Sectors overview: M&A activity ebbs across the board
With some rare exceptions—namely in the oil & gas and energy sectors—deal activity was down in 2022 as a sense of fatigue set in following a prolonged period of high deal activity and as inflation and rising interest rate concerns took center stage
The top-five sector rankings were largely unchanged for 2022. The technology sector once again led deal activity, with 2,589 transactions worth US$612.6 billion. This represents an 11 percent and 40 percent year-on-year decline, respectively.
The second leading sector was pharma, medical and biotech (PMB). A total of US$254.7 billion worth of M&A transactions were announced—a 20 percent drop compared with 2021. Volume in the sector was down by only 2 percent year-on-year, with a total of 1,187 deals.

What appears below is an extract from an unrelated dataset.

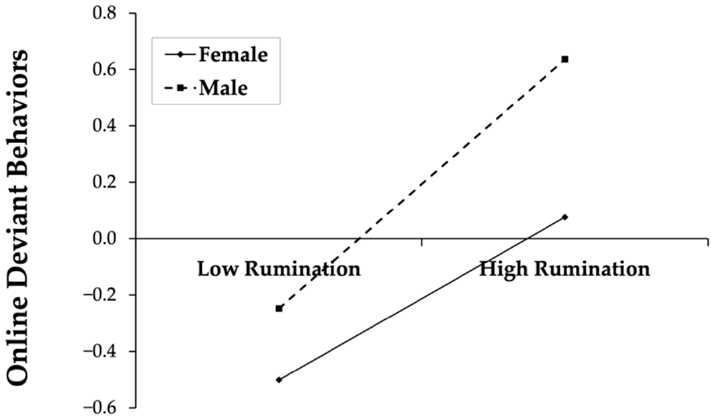
Figure 3. The association between rumination and online deviant behaviors for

The steepest fall among the top-three sectors was seen in industrials and chemicals (I&C), which came in third behind technology and PMB. I&C was responsible for US$146.3 billion in aggregate deal value with a total of 1,060 deals, resulting in a 50 percent decline in deal value and 20 percent decline in deal volume compared to 2021 figures.
Although industrial and manufacturing output, in particular, is tied to consumer demand, which remained remarkably robust through 2022, dealmakers pulled back as a weaker economic outlook came into view. Companies in the I&C sector typically have high fixed costs because they require expensive equipment, facilities and maintenance to produce products and components, which can leave them exposed to rising costs and falling demand.
Looking further down the list, the real estate sector stands out for its comparatively robust year. Consistent with past trends, it saw relatively low deal volume compared to other sectors, with 91 deals recorded, up 3 percent year-on-year. However, in terms of value, the sector jumped from eighth position in 2021 to fifth place in 2022 despite a year-on-year decline in deal value of 17 percent, with US$100.9 billion in deals.
It is also worth noting that the sectors that have seen the largest uptick in M&A volume year-on-year are oil & gas (up 19 percent), energy (up 21 percent during the same period) and mining (up 15 percent). In all three cases, their 2022 activity is connected to the price of crude oil (which, while it has declined considerably since peaking mid-year, remains well above the average seen in the past eight years) as well as the ongoing energy transition, both of which have driven deals. The resilience of oil & gas and energy sector volume seen in 2022 is likely to have staying power. Producers in the sector are equipped with cash and highly motivated to repurpose their portfolios amid the ongoing energy transition.